## What is being asked
The listing below has to be output exactly as given, less its pictures.

====

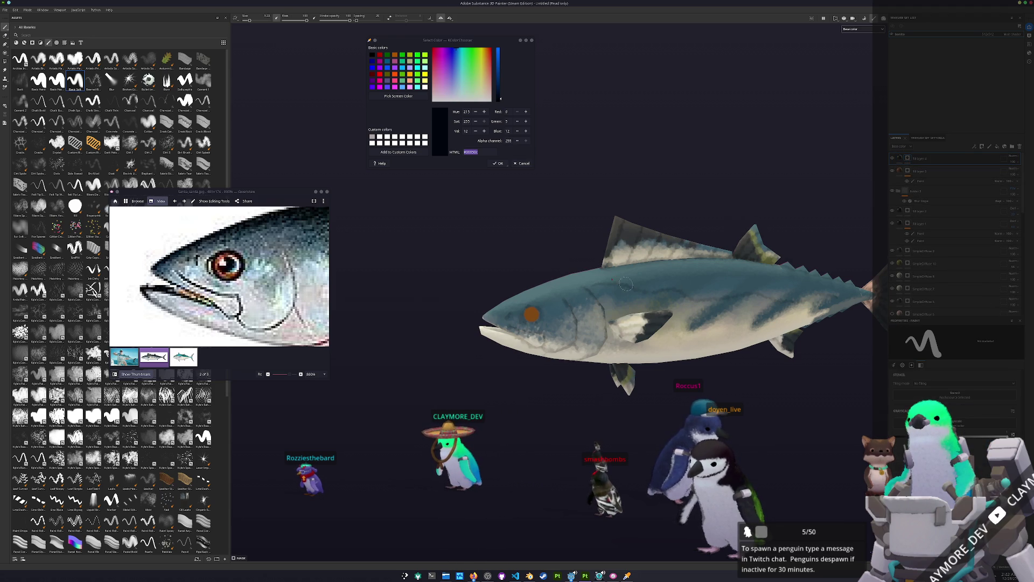
{"action": "scroll", "coordinate": [530, 311], "scroll_direction": "up", "scroll_amount": 3}
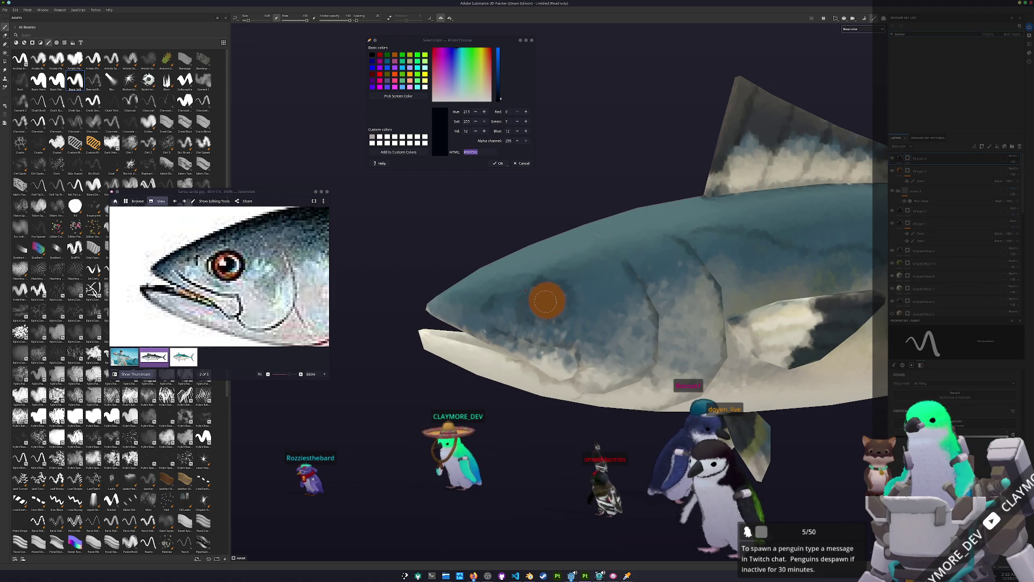
{"action": "scroll", "coordinate": [547, 300], "scroll_direction": "down", "scroll_amount": 2}
{"action": "scroll", "coordinate": [574, 327], "scroll_direction": "down", "scroll_amount": 2}
{"action": "scroll", "coordinate": [606, 356], "scroll_direction": "down", "scroll_amount": 1}
{"action": "scroll", "coordinate": [634, 386], "scroll_direction": "down", "scroll_amount": 1}
{"action": "scroll", "coordinate": [635, 386], "scroll_direction": "up", "scroll_amount": 2}
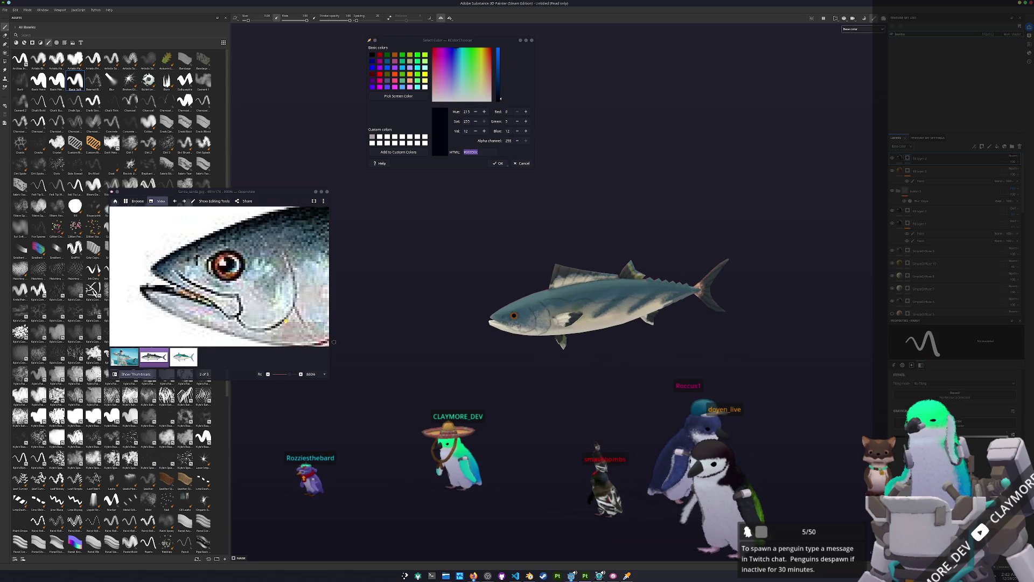
{"action": "scroll", "coordinate": [242, 275], "scroll_direction": "down", "scroll_amount": 2, "text": "ctrl"}
{"action": "scroll", "coordinate": [479, 307], "scroll_direction": "up", "scroll_amount": 1}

====

## Response to the task
{"action": "scroll", "coordinate": [530, 311], "scroll_direction": "up", "scroll_amount": 3}
{"action": "scroll", "coordinate": [547, 300], "scroll_direction": "down", "scroll_amount": 2}
{"action": "scroll", "coordinate": [574, 327], "scroll_direction": "down", "scroll_amount": 2}
{"action": "scroll", "coordinate": [606, 356], "scroll_direction": "down", "scroll_amount": 1}
{"action": "scroll", "coordinate": [634, 386], "scroll_direction": "down", "scroll_amount": 1}
{"action": "scroll", "coordinate": [635, 386], "scroll_direction": "up", "scroll_amount": 2}
{"action": "scroll", "coordinate": [242, 275], "scroll_direction": "down", "scroll_amount": 2, "text": "ctrl"}
{"action": "scroll", "coordinate": [479, 307], "scroll_direction": "up", "scroll_amount": 1}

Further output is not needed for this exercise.